## TASK TO COMPLETE
Repeat everything in the listing exactly, except for the images.

=== Section Start ===

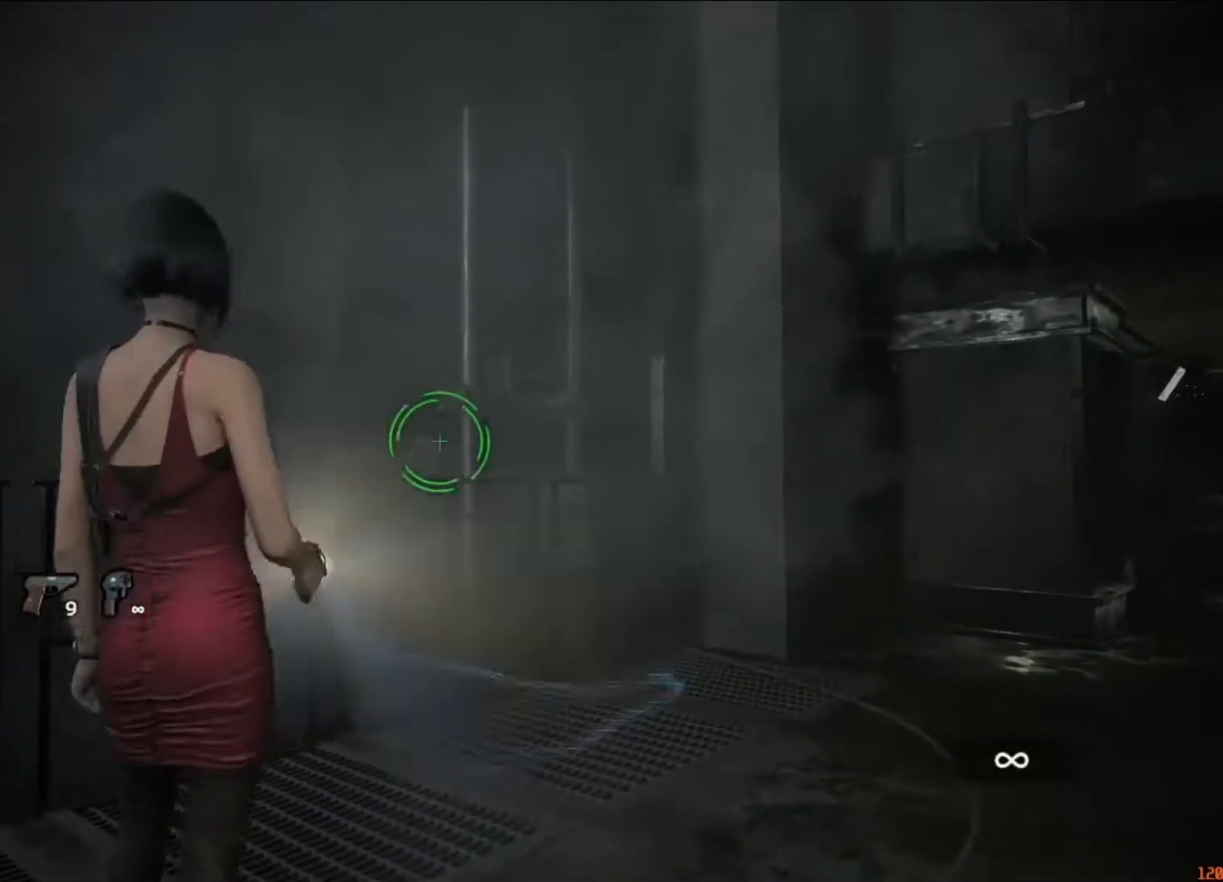
{"keys": [], "mouse": ["left", "right"], "events": [[17, "f", "down"], [17, "mouse_left", "up"], [83, "f", "up"], [83, "mouse_left", "down"], [117, "f", "down"], [117, "mouse_left", "up"], [183, "f", "up"], [217, "f", "down"], [217, "mouse_left", "down"], [250, "f", "up"], [250, "mouse_left", "up"], [350, "f", "down"], [350, "mouse_left", "down"], [417, "f", "up"], [417, "mouse_left", "up"], [450, "f", "down"], [483, "f", "up"], [483, "mouse_left", "down"]]}
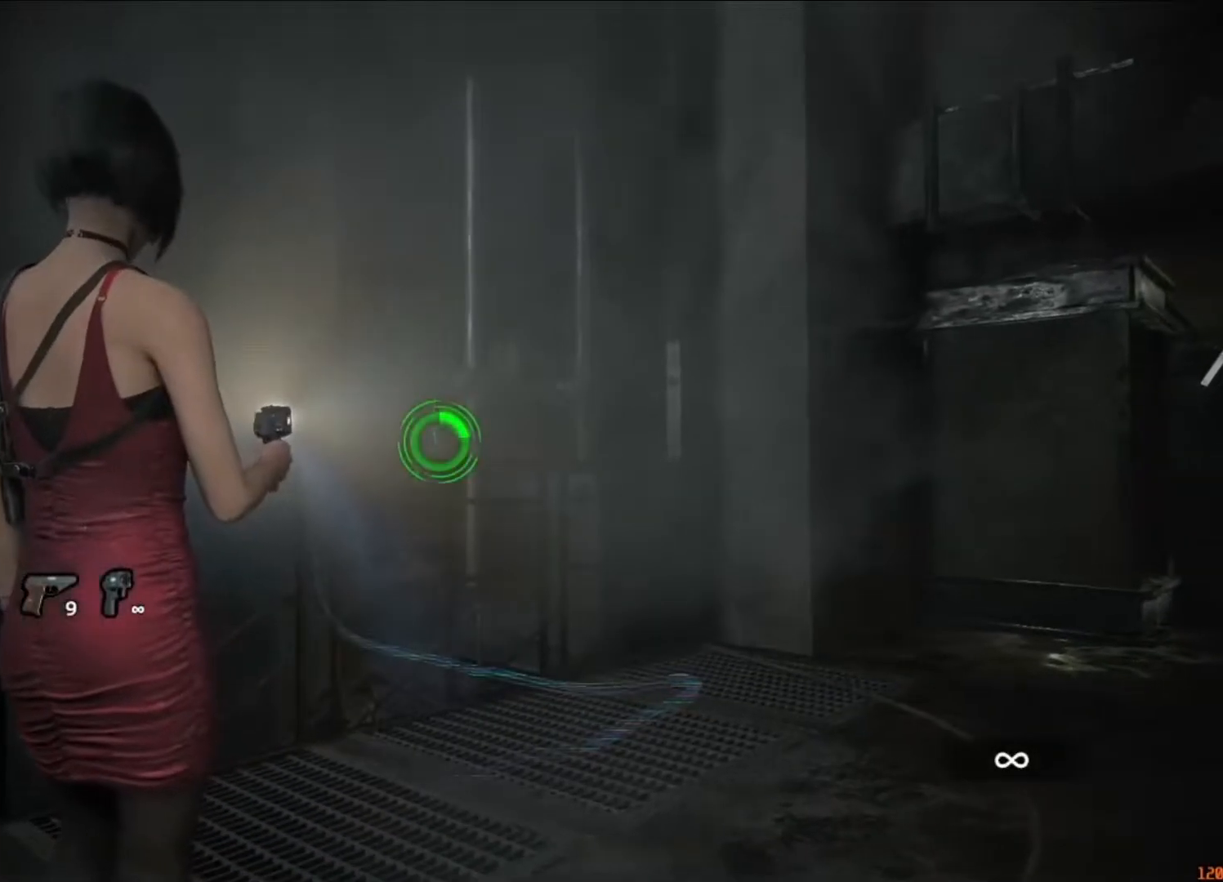
{"keys": ["f"], "mouse": ["right"], "events": [[50, "mouse_left", "up"], [83, "f", "down"], [150, "f", "up"], [150, "mouse_left", "down"], [183, "mouse_left", "up"], [217, "f", "down"], [283, "f", "up"], [283, "mouse_left", "down"], [317, "mouse_left", "up"], [383, "f", "down"], [417, "f", "up"], [417, "mouse_left", "down"], [483, "f", "down"], [483, "mouse_left", "up"]]}
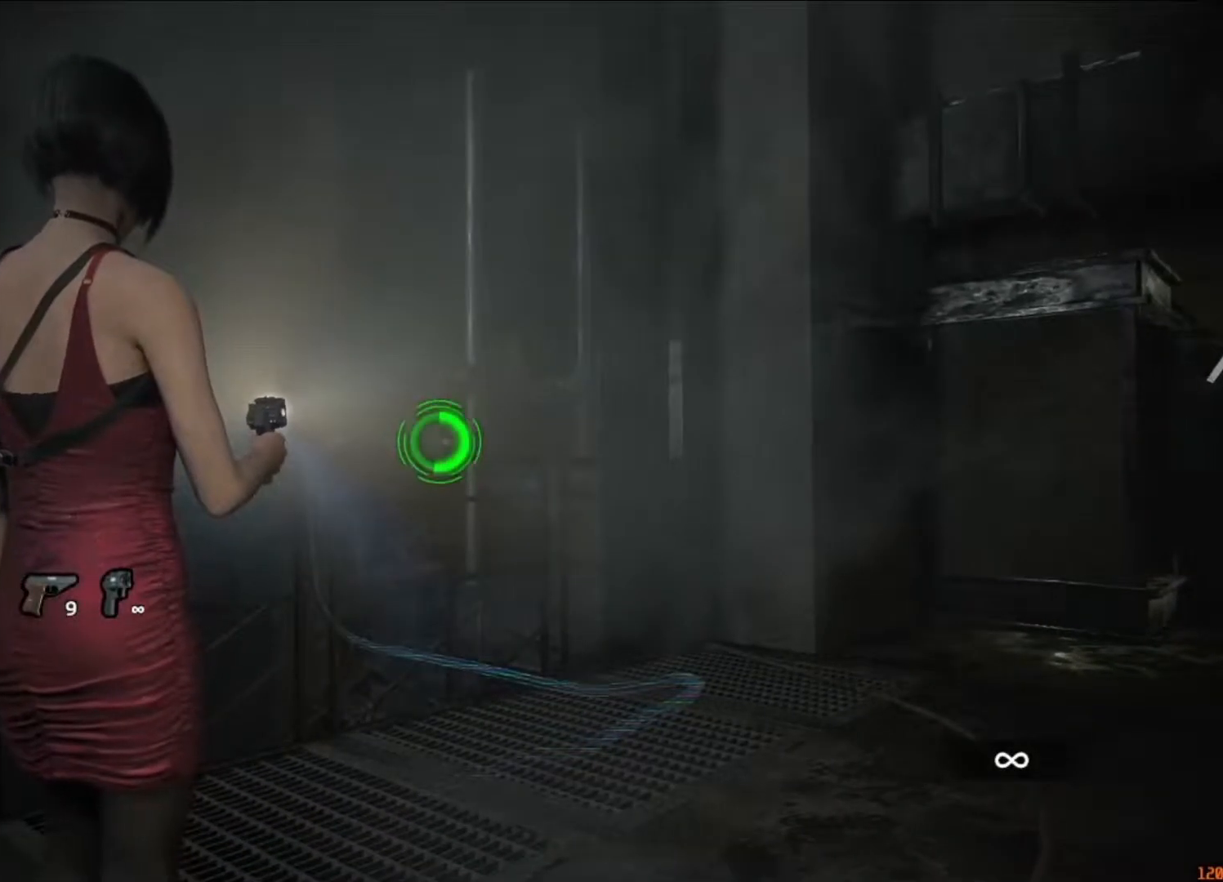
{"keys": ["shift"], "mouse": ["left", "right"], "events": [[50, "f", "up"], [50, "mouse_left", "down"], [117, "f", "down"], [117, "mouse_left", "up"], [150, "f", "up"], [217, "mouse_left", "down"], [250, "mouse_left", "up"], [350, "f", "down"], [350, "mouse_left", "down"], [450, "mouse_left", "up"], [483, "f", "up"], [483, "mouse_left", "down"], [483, "shift", "down"]]}
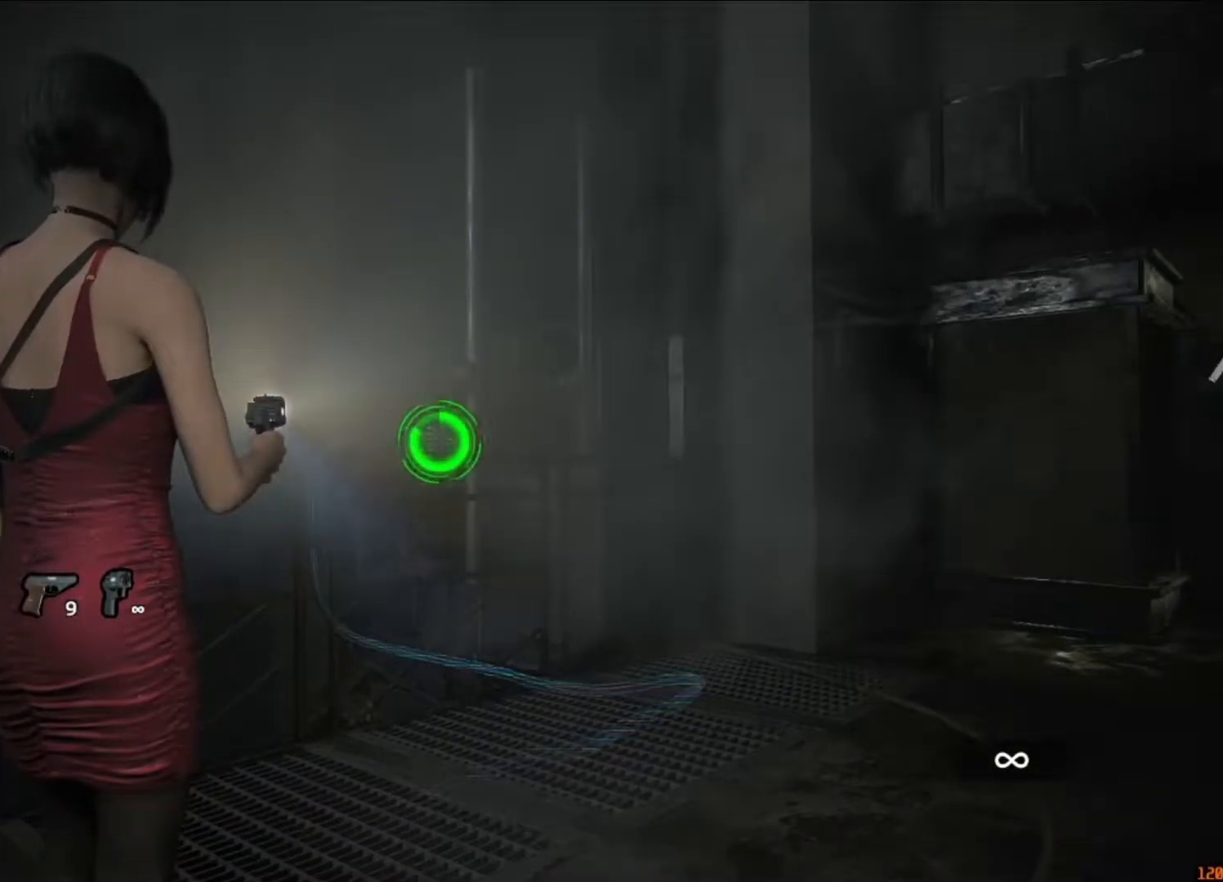
{"keys": ["a", "shift", "w"], "mouse": [], "events": [[17, "a", "down"], [17, "mouse_left", "up"], [17, "mouse_right", "up"], [17, "s", "down"], [317, "s", "up"], [417, "w", "down"]]}
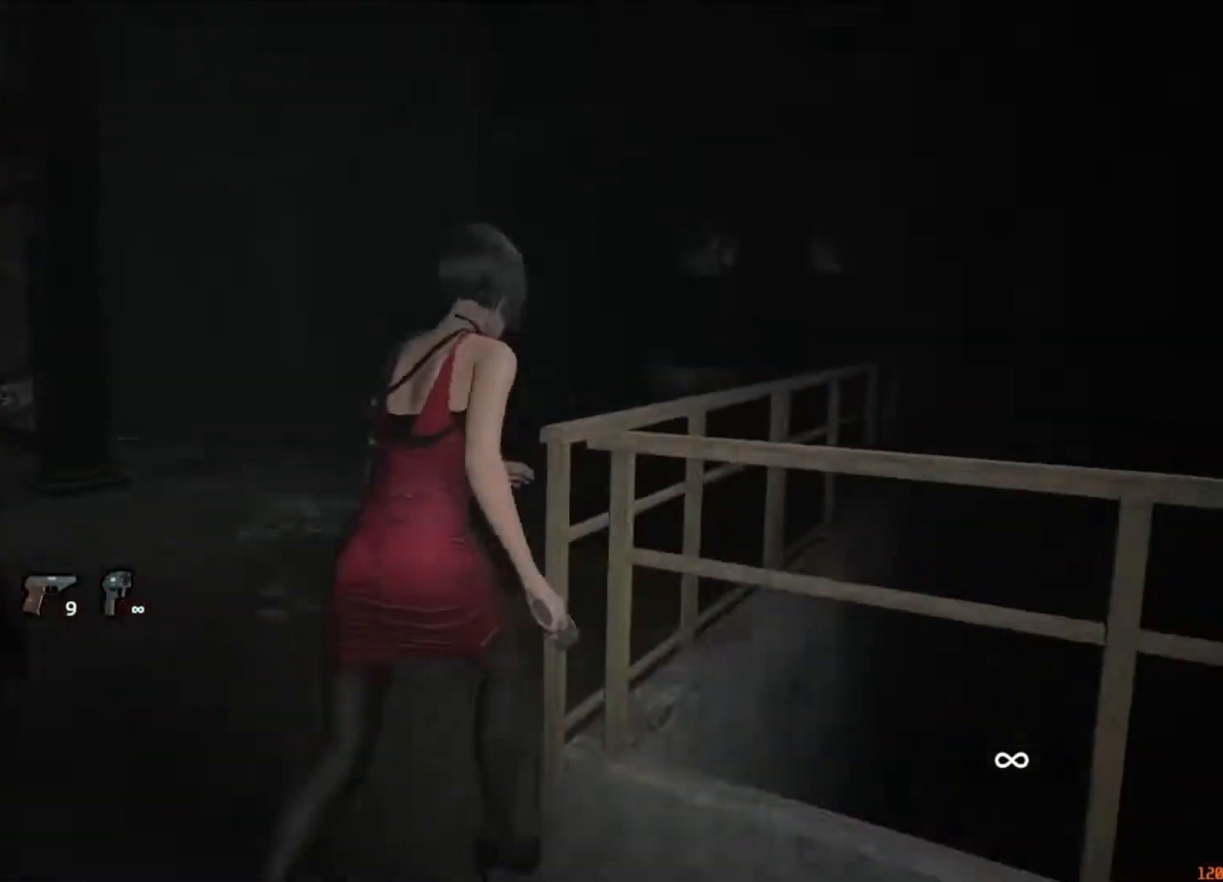
{"keys": ["a", "shift", "w"], "mouse": [], "events": []}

=== Section End ===

## ANSWER TO THE EXERCISE
{"keys": [], "mouse": ["left", "right"], "events": [[17, "f", "down"], [17, "mouse_left", "up"], [83, "f", "up"], [83, "mouse_left", "down"], [117, "f", "down"], [117, "mouse_left", "up"], [183, "f", "up"], [217, "f", "down"], [217, "mouse_left", "down"], [250, "f", "up"], [250, "mouse_left", "up"], [350, "f", "down"], [350, "mouse_left", "down"], [417, "f", "up"], [417, "mouse_left", "up"], [450, "f", "down"], [483, "f", "up"], [483, "mouse_left", "down"]]}
{"keys": ["f"], "mouse": ["right"], "events": [[50, "mouse_left", "up"], [83, "f", "down"], [150, "f", "up"], [150, "mouse_left", "down"], [183, "mouse_left", "up"], [217, "f", "down"], [283, "f", "up"], [283, "mouse_left", "down"], [317, "mouse_left", "up"], [383, "f", "down"], [417, "f", "up"], [417, "mouse_left", "down"], [483, "f", "down"], [483, "mouse_left", "up"]]}
{"keys": ["shift"], "mouse": ["left", "right"], "events": [[50, "f", "up"], [50, "mouse_left", "down"], [117, "f", "down"], [117, "mouse_left", "up"], [150, "f", "up"], [217, "mouse_left", "down"], [250, "mouse_left", "up"], [350, "f", "down"], [350, "mouse_left", "down"], [450, "mouse_left", "up"], [483, "f", "up"], [483, "mouse_left", "down"], [483, "shift", "down"]]}
{"keys": ["a", "shift", "w"], "mouse": [], "events": [[17, "a", "down"], [17, "mouse_left", "up"], [17, "mouse_right", "up"], [17, "s", "down"], [317, "s", "up"], [417, "w", "down"]]}
{"keys": ["a", "shift", "w"], "mouse": [], "events": []}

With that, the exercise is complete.